**REQUIRED ACTION:** Give the records again exactly, but drop the pictures.

===== SOURCE MATERIAL

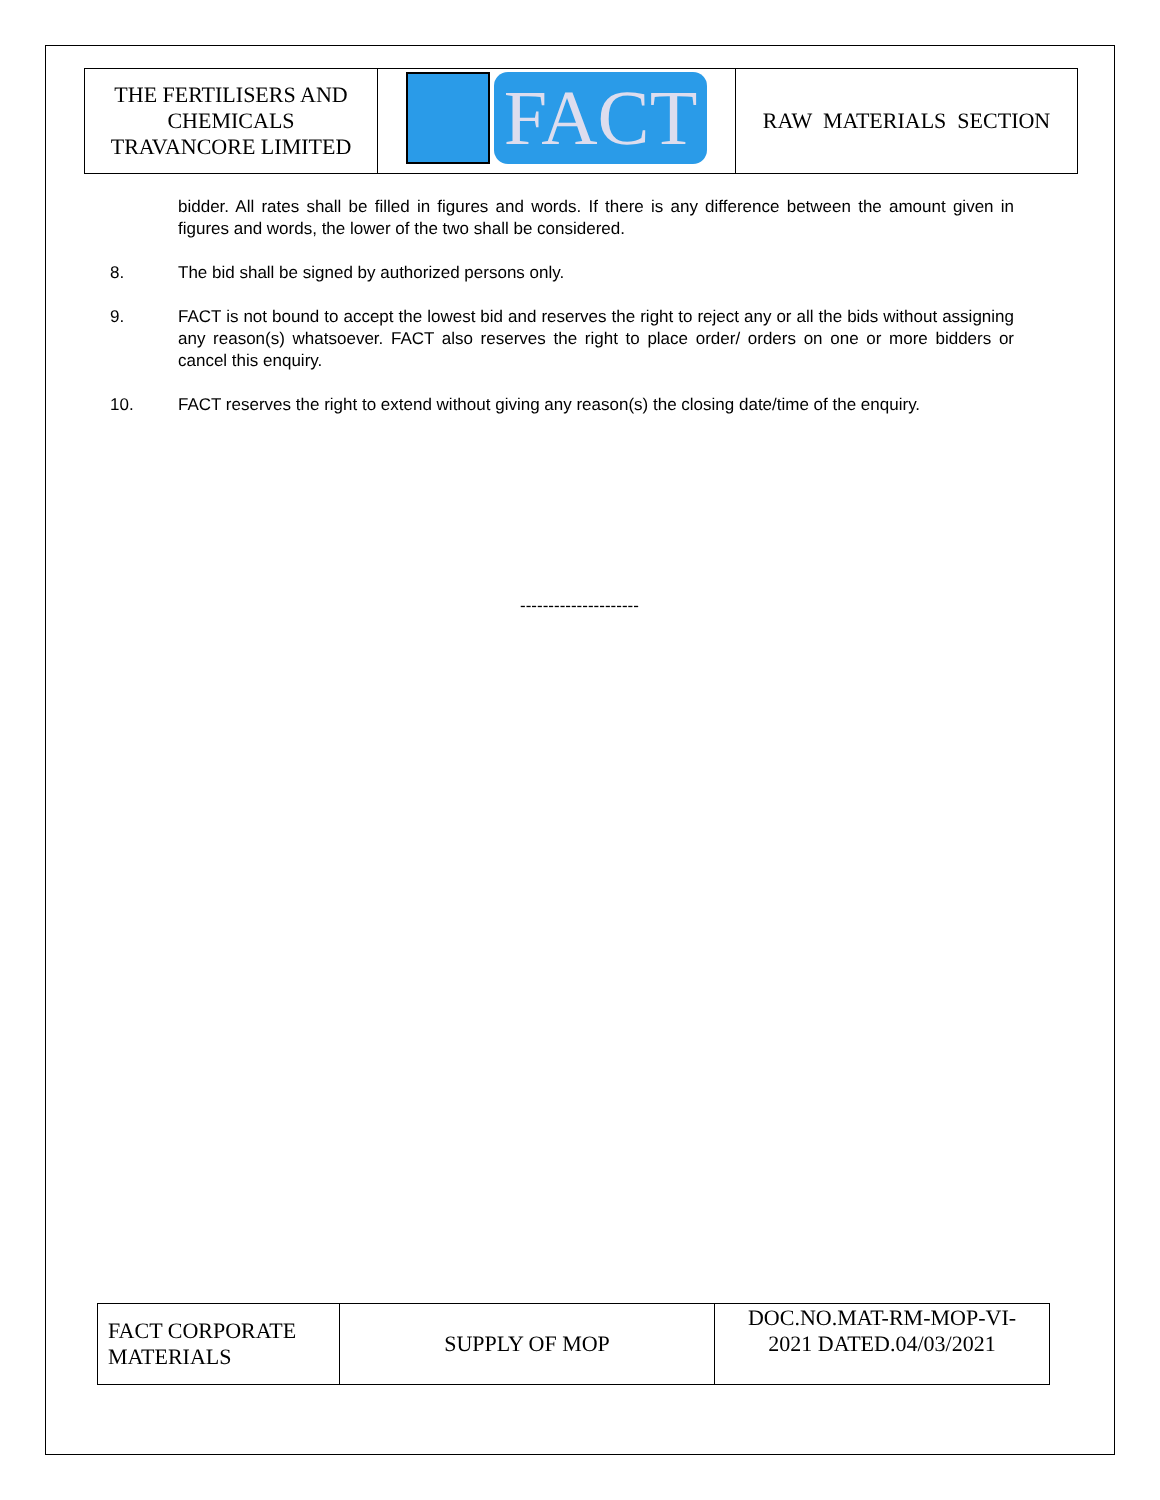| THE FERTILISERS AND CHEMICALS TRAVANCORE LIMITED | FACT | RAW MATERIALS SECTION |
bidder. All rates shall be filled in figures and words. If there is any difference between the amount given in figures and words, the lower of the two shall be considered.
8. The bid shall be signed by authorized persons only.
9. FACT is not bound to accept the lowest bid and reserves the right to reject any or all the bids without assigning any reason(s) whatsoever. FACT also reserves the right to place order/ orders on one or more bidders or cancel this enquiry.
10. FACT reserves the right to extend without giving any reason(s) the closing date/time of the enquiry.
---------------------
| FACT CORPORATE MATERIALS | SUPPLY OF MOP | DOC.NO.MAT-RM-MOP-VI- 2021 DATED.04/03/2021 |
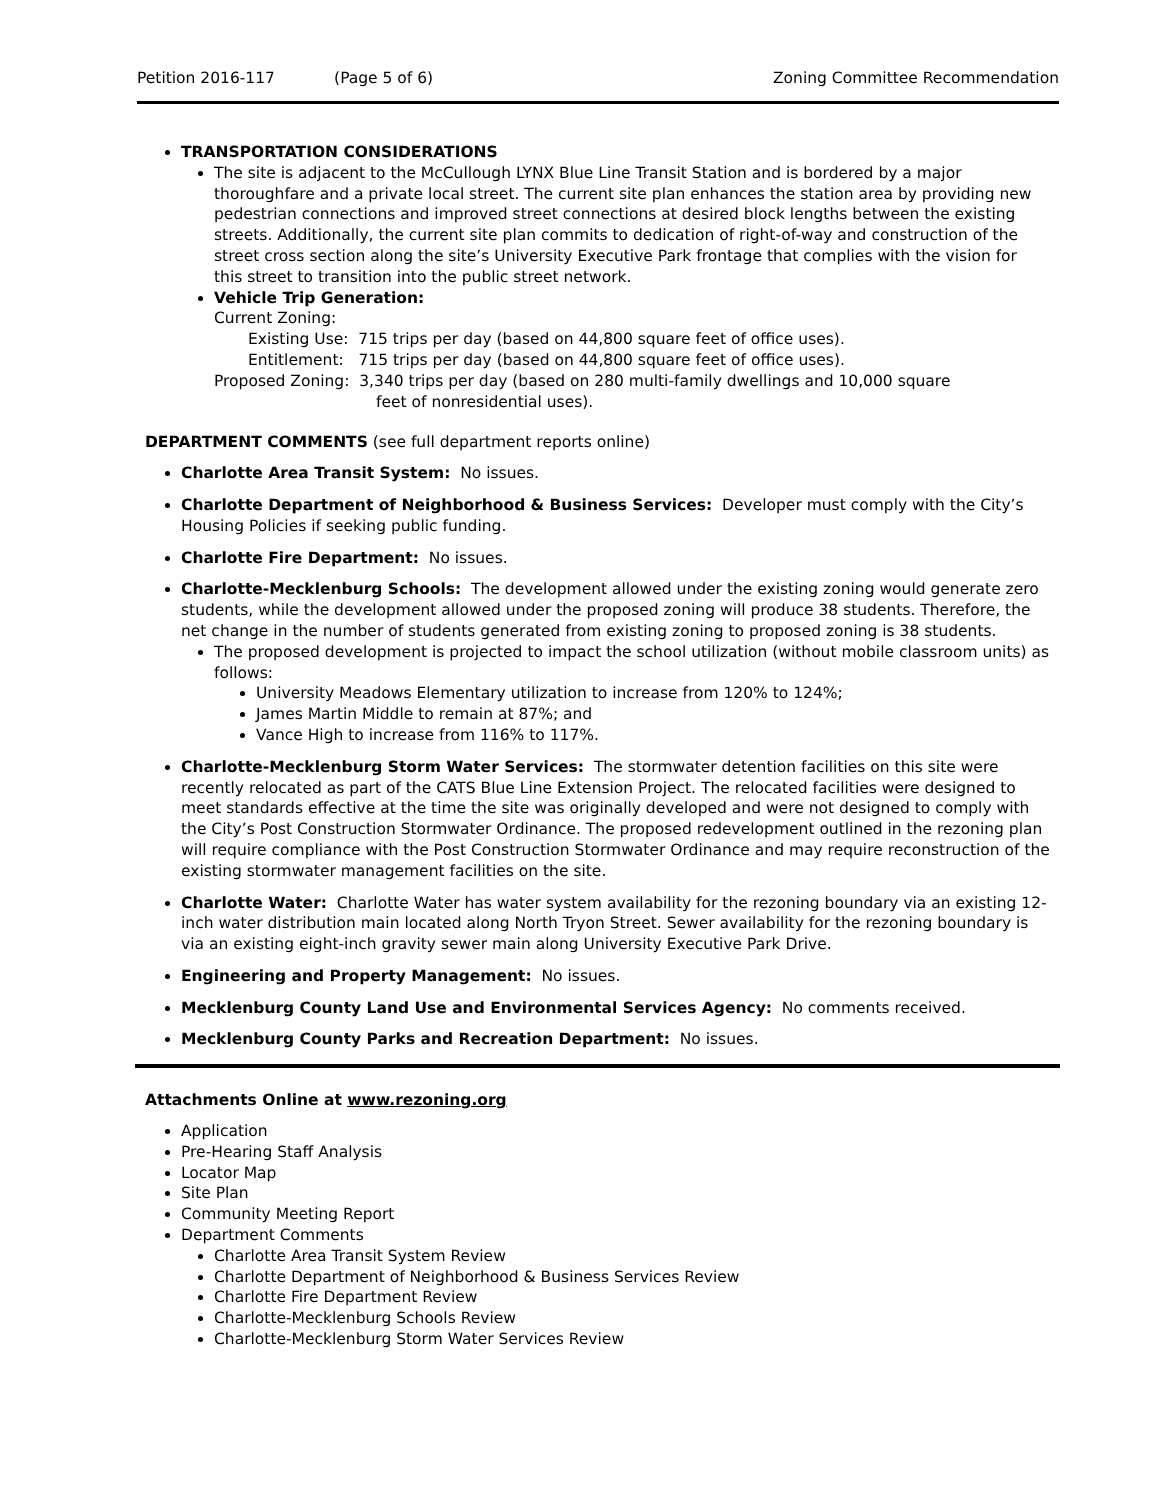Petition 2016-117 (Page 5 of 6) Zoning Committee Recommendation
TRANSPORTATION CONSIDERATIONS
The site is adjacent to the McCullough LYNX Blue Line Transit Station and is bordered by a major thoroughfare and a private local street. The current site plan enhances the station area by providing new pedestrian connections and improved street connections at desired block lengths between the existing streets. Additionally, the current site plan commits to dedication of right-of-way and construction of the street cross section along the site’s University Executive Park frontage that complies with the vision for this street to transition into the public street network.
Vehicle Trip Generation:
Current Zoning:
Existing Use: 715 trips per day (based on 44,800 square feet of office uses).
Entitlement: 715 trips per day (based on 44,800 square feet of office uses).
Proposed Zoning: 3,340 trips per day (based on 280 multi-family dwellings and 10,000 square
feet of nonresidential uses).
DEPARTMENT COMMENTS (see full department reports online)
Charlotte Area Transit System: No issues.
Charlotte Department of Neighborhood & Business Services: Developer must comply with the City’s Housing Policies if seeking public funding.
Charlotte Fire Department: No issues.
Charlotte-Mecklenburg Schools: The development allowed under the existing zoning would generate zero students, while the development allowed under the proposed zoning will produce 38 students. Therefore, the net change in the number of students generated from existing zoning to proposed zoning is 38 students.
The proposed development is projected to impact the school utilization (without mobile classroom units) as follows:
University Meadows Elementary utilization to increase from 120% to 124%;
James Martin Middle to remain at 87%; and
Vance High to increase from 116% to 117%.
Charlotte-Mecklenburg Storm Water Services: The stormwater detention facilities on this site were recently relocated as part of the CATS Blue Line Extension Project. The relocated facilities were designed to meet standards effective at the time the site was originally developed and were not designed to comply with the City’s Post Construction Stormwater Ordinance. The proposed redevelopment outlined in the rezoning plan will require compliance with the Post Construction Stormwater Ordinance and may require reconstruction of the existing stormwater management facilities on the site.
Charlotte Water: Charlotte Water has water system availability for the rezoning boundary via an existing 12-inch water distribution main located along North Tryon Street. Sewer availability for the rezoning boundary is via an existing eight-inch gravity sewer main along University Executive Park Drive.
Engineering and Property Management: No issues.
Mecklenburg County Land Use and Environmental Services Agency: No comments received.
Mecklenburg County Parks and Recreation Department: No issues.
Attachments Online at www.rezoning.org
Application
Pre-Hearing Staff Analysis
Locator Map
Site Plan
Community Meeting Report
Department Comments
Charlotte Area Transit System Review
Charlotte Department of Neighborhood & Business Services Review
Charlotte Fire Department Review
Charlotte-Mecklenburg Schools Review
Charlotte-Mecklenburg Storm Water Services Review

==========

**EXERCISE SOLUTION:**
| THE FERTILISERS AND CHEMICALS TRAVANCORE LIMITED | FACT | RAW MATERIALS SECTION |
bidder. All rates shall be filled in figures and words. If there is any difference between the amount given in figures and words, the lower of the two shall be considered.
8. The bid shall be signed by authorized persons only.
9. FACT is not bound to accept the lowest bid and reserves the right to reject any or all the bids without assigning any reason(s) whatsoever. FACT also reserves the right to place order/ orders on one or more bidders or cancel this enquiry.
10. FACT reserves the right to extend without giving any reason(s) the closing date/time of the enquiry.
---------------------
| FACT CORPORATE MATERIALS | SUPPLY OF MOP | DOC.NO.MAT-RM-MOP-VI- 2021 DATED.04/03/2021 |
Petition 2016-117 (Page 5 of 6) Zoning Committee Recommendation
TRANSPORTATION CONSIDERATIONS
The site is adjacent to the McCullough LYNX Blue Line Transit Station and is bordered by a major thoroughfare and a private local street. The current site plan enhances the station area by providing new pedestrian connections and improved street connections at desired block lengths between the existing streets. Additionally, the current site plan commits to dedication of right-of-way and construction of the street cross section along the site’s University Executive Park frontage that complies with the vision for this street to transition into the public street network.
Vehicle Trip Generation:
Current Zoning:
Existing Use: 715 trips per day (based on 44,800 square feet of office uses).
Entitlement: 715 trips per day (based on 44,800 square feet of office uses).
Proposed Zoning: 3,340 trips per day (based on 280 multi-family dwellings and 10,000 square
feet of nonresidential uses).
DEPARTMENT COMMENTS (see full department reports online)
Charlotte Area Transit System: No issues.
Charlotte Department of Neighborhood & Business Services: Developer must comply with the City’s Housing Policies if seeking public funding.
Charlotte Fire Department: No issues.
Charlotte-Mecklenburg Schools: The development allowed under the existing zoning would generate zero students, while the development allowed under the proposed zoning will produce 38 students. Therefore, the net change in the number of students generated from existing zoning to proposed zoning is 38 students.
The proposed development is projected to impact the school utilization (without mobile classroom units) as follows:
University Meadows Elementary utilization to increase from 120% to 124%;
James Martin Middle to remain at 87%; and
Vance High to increase from 116% to 117%.
Charlotte-Mecklenburg Storm Water Services: The stormwater detention facilities on this site were recently relocated as part of the CATS Blue Line Extension Project. The relocated facilities were designed to meet standards effective at the time the site was originally developed and were not designed to comply with the City’s Post Construction Stormwater Ordinance. The proposed redevelopment outlined in the rezoning plan will require compliance with the Post Construction Stormwater Ordinance and may require reconstruction of the existing stormwater management facilities on the site.
Charlotte Water: Charlotte Water has water system availability for the rezoning boundary via an existing 12-inch water distribution main located along North Tryon Street. Sewer availability for the rezoning boundary is via an existing eight-inch gravity sewer main along University Executive Park Drive.
Engineering and Property Management: No issues.
Mecklenburg County Land Use and Environmental Services Agency: No comments received.
Mecklenburg County Parks and Recreation Department: No issues.
Attachments Online at www.rezoning.org
Application
Pre-Hearing Staff Analysis
Locator Map
Site Plan
Community Meeting Report
Department Comments
Charlotte Area Transit System Review
Charlotte Department of Neighborhood & Business Services Review
Charlotte Fire Department Review
Charlotte-Mecklenburg Schools Review
Charlotte-Mecklenburg Storm Water Services Review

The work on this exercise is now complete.